Native ligand as a control.

In addition, for further consideration, binding similarities were calculated and recorded in Table 2. Based on the results, glyasperin A, broussoflavonol F, sulabiroins A, (2S)-5,7-dihydroxy-4′-methoxy-8-prenylflavanone, and isorhamnetin bound to ACE-2 with the similarity of 77%, 23%, 38%, 46%, and 85%, respectively. As can be seen, only 2 out of 6 compounds that generate binding similarity with the value of greater than 50%. The binding similarity may illustrate the potency of a compound to have the same inhibitory pathway as the potent inhibitor.

Table 2

Interaction profiles between ACE-2 and test ligands.

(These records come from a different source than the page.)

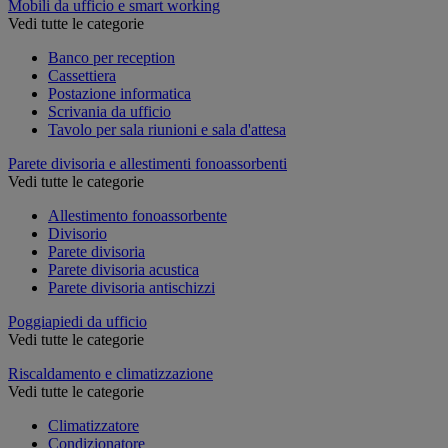
Mobili da ufficio e smart working
Vedi tutte le categorie
Banco per reception
Cassettiera
Postazione informatica
Scrivania da ufficio
Tavolo per sala riunioni e sala d'attesa
Parete divisoria e allestimenti fonoassorbenti
Vedi tutte le categorie
Allestimento fonoassorbente
Divisorio
Parete divisoria
Parete divisoria acustica
Parete divisoria antischizzi
Poggiapiedi da ufficio
Vedi tutte le categorie
Riscaldamento e climatizzazione
Vedi tutte le categorie
Climatizzatore
Condizionatore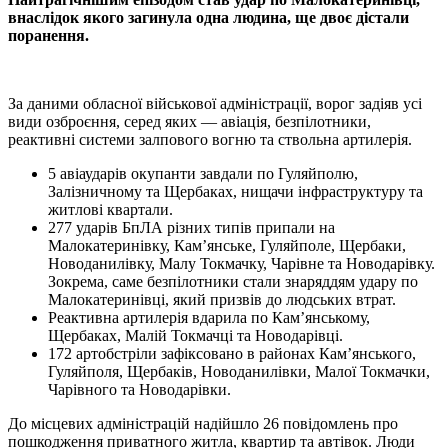
внаслідок якого загинула одна людина, ще двоє дістали
поранення.
За даними обласної військової адміністрації, ворог задіяв усі
види озброєння, серед яких — авіація, безпілотники,
реактивні системи залпового вогню та ствольна артилерія.
5 авіаударів окупанти завдали по Гуляйполю,
Залізничному та Щербаках, нищачи інфраструктуру та
житлові квартали.
277 ударів БпЛА різних типів припали на
Малокатеринівку, Кам’янське, Гуляйполе, Щербаки,
Новоданилівку, Малу Токмачку, Чарівне та Новодарівку.
Зокрема, саме безпілотники стали знаряддям удару по
Малокатеринівці, який призвів до людських втрат.
Реактивна артилерія вдарила по Кам’янському,
Щербаках, Малій Токмачці та Новодарівці.
172 артобстріли зафіксовано в районах Кам’янського,
Гуляйполя, Щербаків, Новоданилівки, Малої Токмачки,
Чарівного та Новодарівки.
До місцевих адміністрацій надійшло 26 повідомлень про
пошкодження приватного житла, квартир та автівок. Люди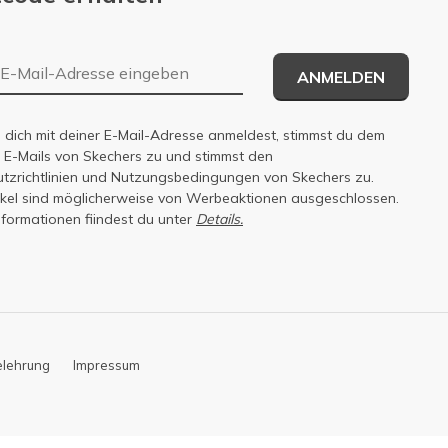
E-Mail-Adresse
ANMELDEN
dich mit deiner E-Mail-Adresse anmeldest, stimmst du dem
n E-Mails von Skechers zu und stimmst den
zrichtlinien
und
Nutzungsbedingungen
von Skechers zu.
tikel sind möglicherweise von Werbeaktionen ausgeschlossen.
nformationen fiindest du unter
Details.
elehrung
Impressum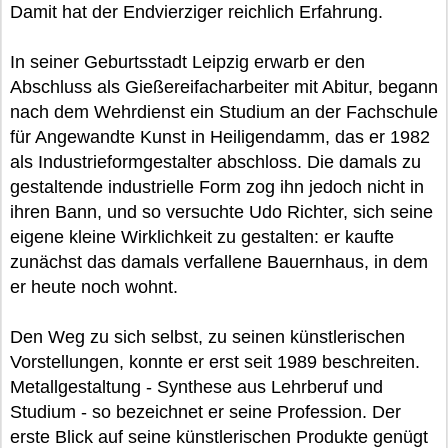
Damit hat der Endvierziger reichlich Erfahrung.
In seiner Geburtsstadt Leipzig erwarb er den
Abschluss als Gießereifacharbeiter mit Abitur, begann
nach dem Wehrdienst ein Studium an der Fachschule
für Angewandte Kunst in Heiligendamm, das er 1982
als Industrieformgestalter abschloss. Die damals zu
gestaltende industrielle Form zog ihn jedoch nicht in
ihren Bann, und so versuchte Udo Richter, sich seine
eigene kleine Wirklichkeit zu gestalten: er kaufte
zunächst das damals verfallene Bauernhaus, in dem
er heute noch wohnt.
Den Weg zu sich selbst, zu seinen künstlerischen
Vorstellungen, konnte er erst seit 1989 beschreiten.
Metallgestaltung - Synthese aus Lehrberuf und
Studium - so bezeichnet er seine Profession. Der
erste Blick auf seine künstlerischen Produkte genügt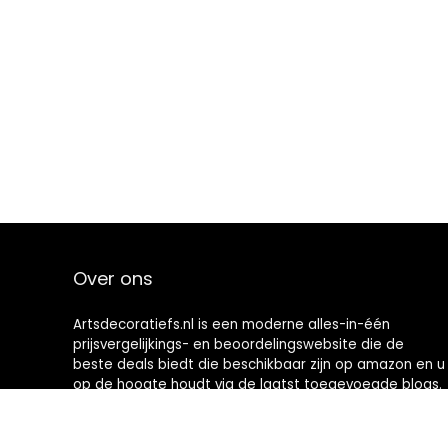
Over ons
Artsdecoratiefs.nl is een moderne alles-in-één
prijsvergelijkings- en beoordelingswebsite die de
beste deals biedt die beschikbaar zijn op amazon en u
op de hoogte houdt via de laatst toegevoegde blogs.
Alle afbeeldingen zijn auteursrechtelijk beschermd
door hun respectievelijke eigenaren. Alle geciteerde
inhoud is afgeleid van hun respectievelijke bronnen.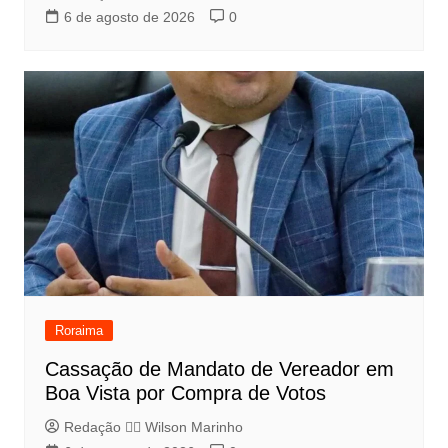
6 de agosto de 2026
0
Roraima
Cassação de Mandato de Vereador em
Boa Vista por Compra de Votos
Redação 👨‍⚖️​ Wilson Marinho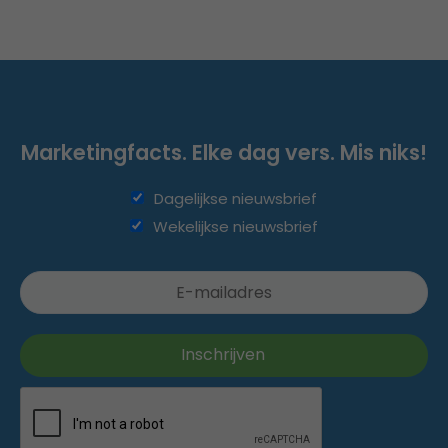
Marketingfacts. Elke dag vers. Mis niks!
Dagelijkse nieuwsbrief
Wekelijkse nieuwsbrief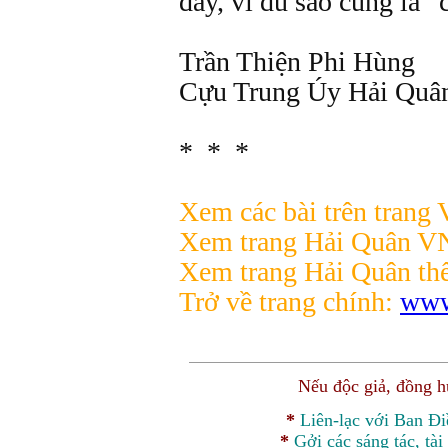
đây, vì dù sao cũng là “
Trần Thiện Phi Hùng
Cựu Trung Úy Hải Qu
* * *
Xem các bài trên trang 
Xem trang Hải Quân 
Xem trang Hải Quân thế
Trở về trang chính:
www
Nếu độc giả, đồng 
*
Liên-lạc với Ban Đ
*
Gởi các sáng tác, tài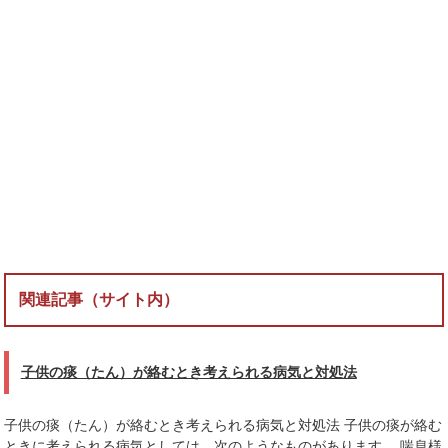
関連記事（サイト内）
子供の痰（たん）が絡むとき考えられる病気と対処法
子供の痰（たん）が絡むとき考えられる病気と対処法 子供の痰が絡む
ときに考えられる病気としては、次のようなものがあります。 喘息様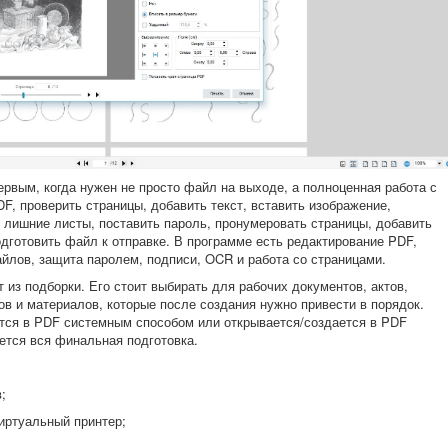
рвым, когда нужен не просто файл на выходе, а полноценная работа с
F, проверить страницы, добавить текст, вставить изображение,
 лишние листы, поставить пароль, пронумеровать страницы, добавить
подготовить файл к отправке. В программе есть редактирование PDF,
айлов, защита паролем, подписи, OCR и работа со страницами.
из подборки. Его стоит выбирать для рабочих документов, актов,
нов и материалов, которые после создания нужно привести в порядок.
ется в PDF системным способом или открывается/создается в PDF
ется вся финальная подготовка.
;
иртуальный принтер;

No.	Compounds	Hydrogen bonds	Hydrophobic interactions	Number of interactions	Binding similarity
1	*MLN-4760	Arg273, His345, Pro346, His374, His378, His505	Thr347, Thr371, Glu375, Glu402, Phe504, Tyr510, Tyr515	13	100%
2	Glyasperin A	Pro346, His374, Glu402, Thr445, Tyr515, Arg518	Asp269, Thr276, Phe274, His345, Asp367, Thr371, Glu375, Phe504, His505, Tyr510, Arg514	17	77%
3	Broussoflavonol F	Tyr127, His345, Lys363	Glu145, Asn149, Ala153, Gly268, Asp269, Trp271, Arg273, Phe274, Thr276, Asn277, Cys344, Asp367, Thr371, Thr445	17	23%
4	Sulabiroins A	Thr445	Asp269, Trp271, Arg273, Phe274, Thr276, His345, Pro346, Asp367, Thr371, Glu375	11	38%
5	(2S)-5,7-dihydroxy-4′-methoxy-8-prenylflavanone	Pro346, Asp367, Arg518	Trp271, Arg273, Phe274, Thr276, His345, Thr371, His374, Glu375, Thr445	12	46%
6	Isorhamnetin	Ala348, Thr371, Glu402, Arg518	His345, Pro346, Thr347, His374, Glu375, His378, Phe504, Tyr510, Tyr515	13	85%

Native ligand as a control.

Conclusion

In conclusion, considering the docking scores and the existence of interactions with five targeted sites, five propolis compounds, namely glyasperin A, broussoflavonol F, sulabiroins A, (2S)-5,7-dihydroxy-4′-methoxy-8-prenylflavanone, and isorhamnetin are potential to inhibit the binding of ACE-2 and SARS-CoV-2, with the docking score of −10.8, −9.9, −9.5, −9.3 and −9.2 kcal/mol respectively. However, by taking into account the value of binding similarity, two compounds are considered to be the most potential. These compounds are isorhamnetin and glyasperin A, with the binding similarity values of 85% and 77% accordingly. Molecular dynamics simulation involving both ACE-2 and SARS-CoV-2 with each selected propolis compounds should be conducted to confirm whether the alter of ACE-2 conformation caused by each selected propolis compounds may inhibit SARS-CoV-2 to bind to the protein.

Declaration of Competing Interest

The authors declare that they have no known competing financial interests or personal relationships that could have appeared to influence the work reported in this paper.